Introduction
Semantic domain
Semantic domain [passive] / the meaning and use of what is put in, taken in, or operated on by any process or system.
What is Data semantics?
Data semantics is the study of the meaning and use of specific pieces of data in computer programming and other areas that employ data. When studying a language, semantics refers to what individual words mean and what they mean when put together to form phrases or sentences. Data semantics focuses on how a data object represents a concept or object in the real world.
What is Decentralised semantics?
Decentralised semantics is a term that describes the separation of semantic (“definitional”) and pragmatic (“contextual”) tasks into task-specific objects that, when combined, provide a digital representation of a complex object.
In data processing, metadata is definitional data that provides information about or documentation of other data managed within an application or environment. Contextual data is the background information that provides a broader understanding of an event, person, or item.
Figure 1. Decentralised semantics. A complex digital object shown as an amalgamation of task-specific objects.
In the domain of decentralised semantics, task-specific objects are called "Overlays". They provide layers of definitional or contextual information to a stable base object called a “Capture Base”.
Decentralised semantics requires the provision of deterministic object identifiers. An object is deemed deterministic if any operation’s result and final state depend solely on the initial state and the operation’s arguments. Object identifiers must be resolvable via the object's digest to be deemed deterministic.
Why decentralise semantics?
Working across governance boundaries is tricky because there is no common language of communication between digital ecosystems . How can we hope to understand one another when we speak different languages? Add to that the complexities of language evolution and diverse governance frameworks; maintaining proper context is challenging in the current digital landscape.
The primary objective of decentralised semantics is "data harmonisation", which refers to all efforts to combine data from different sources and provide users with an equivalent view of data from various studies. This objective involves the morphologic ("structural"), semantic ("definitional"), and pragmatic ("contextual") harmonisation of digital objects for a common purpose. It also provides an opportunity to structure unstructured data while offering a long-term solution for data language unification within and across distributed data ecosystems.

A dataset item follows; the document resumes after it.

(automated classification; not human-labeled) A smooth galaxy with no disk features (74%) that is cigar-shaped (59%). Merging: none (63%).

Pending successful data harmonisation within a distributed data ecosystem, content provided by “overlays” underpins structured search queries for improved insights and analytics. The key benefit of decentralised semantics is the "distributed custodianship" of task-specific objects (see Distributed custodianship of task-specific objects for more information on distributed custodianship) without compromising the objectual integrity of the overall semantic structure. Furthermore, object interoperability is essential in an agile data economy where multiple actors from various institutions participate in complex use cases, supply chains, and data flows supported by multi-stakeholder data governance administrations and frameworks. Decentralised semantics offers an evolutionary implementation for domain-driven design, an approach to software development that centres the development on programming a domain model with a rich understanding of the processes and rules of a domain.

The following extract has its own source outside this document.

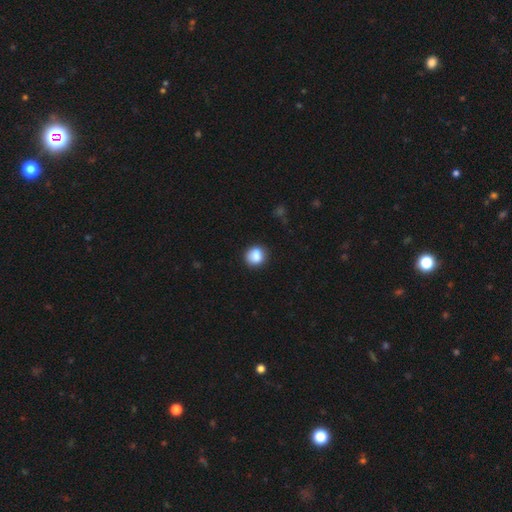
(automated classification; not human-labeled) This is clearly a smooth galaxy (85%). How rounded: likely round (79%). Merging: clearly none (81%).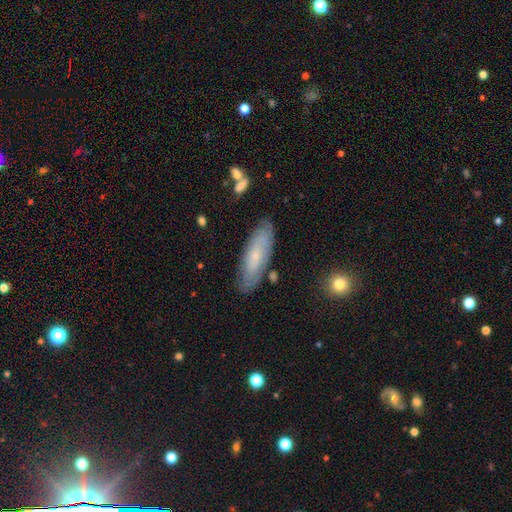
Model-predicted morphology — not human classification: Smooth or featured? smooth (49%)
Merging? none (80%)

What is Overlays Capture Architecture (OCA)?
Overlays Capture Architecture (OCA) is an explicit representation of task-specific objects that have deterministic relationships with other objects. These “Overlays” define individual semantic tasks, which, when combined, provide additional context to the object. An OCA bundle consists of a “Capture Base” and “Overlays”. The sum of its parts represents a contextually-rich schema.

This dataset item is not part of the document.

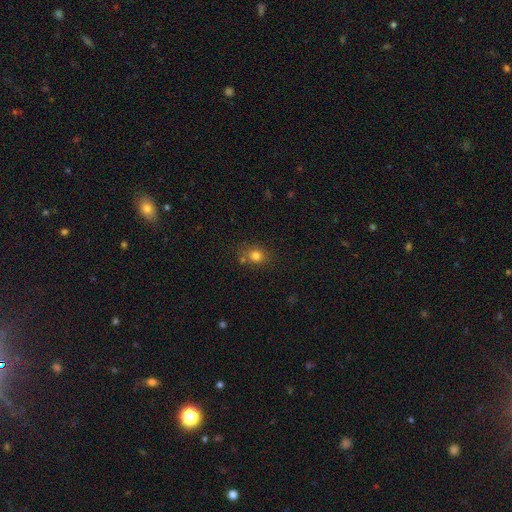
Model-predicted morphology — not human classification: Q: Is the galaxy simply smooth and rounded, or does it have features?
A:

The segregation of overlays by task enables interoperability in the construction process of any digital object without compromising the integrity of the semantic structure, modular components, or the relationship between those objects.
Figure 2. Semantic interoperability. Segregating task-specific objects (overlays) within a standard architecture enables different authorised controllers to update specific structural, definitional, or contextual components of the same semantic structure.
OCA is ontology-agnostic, offering a harmonisation solution between data models and data representation formats while providing a roadmap to resolve privacy-compliant data sharing between servers, networks, and across sectoral or jurisdictional boundaries.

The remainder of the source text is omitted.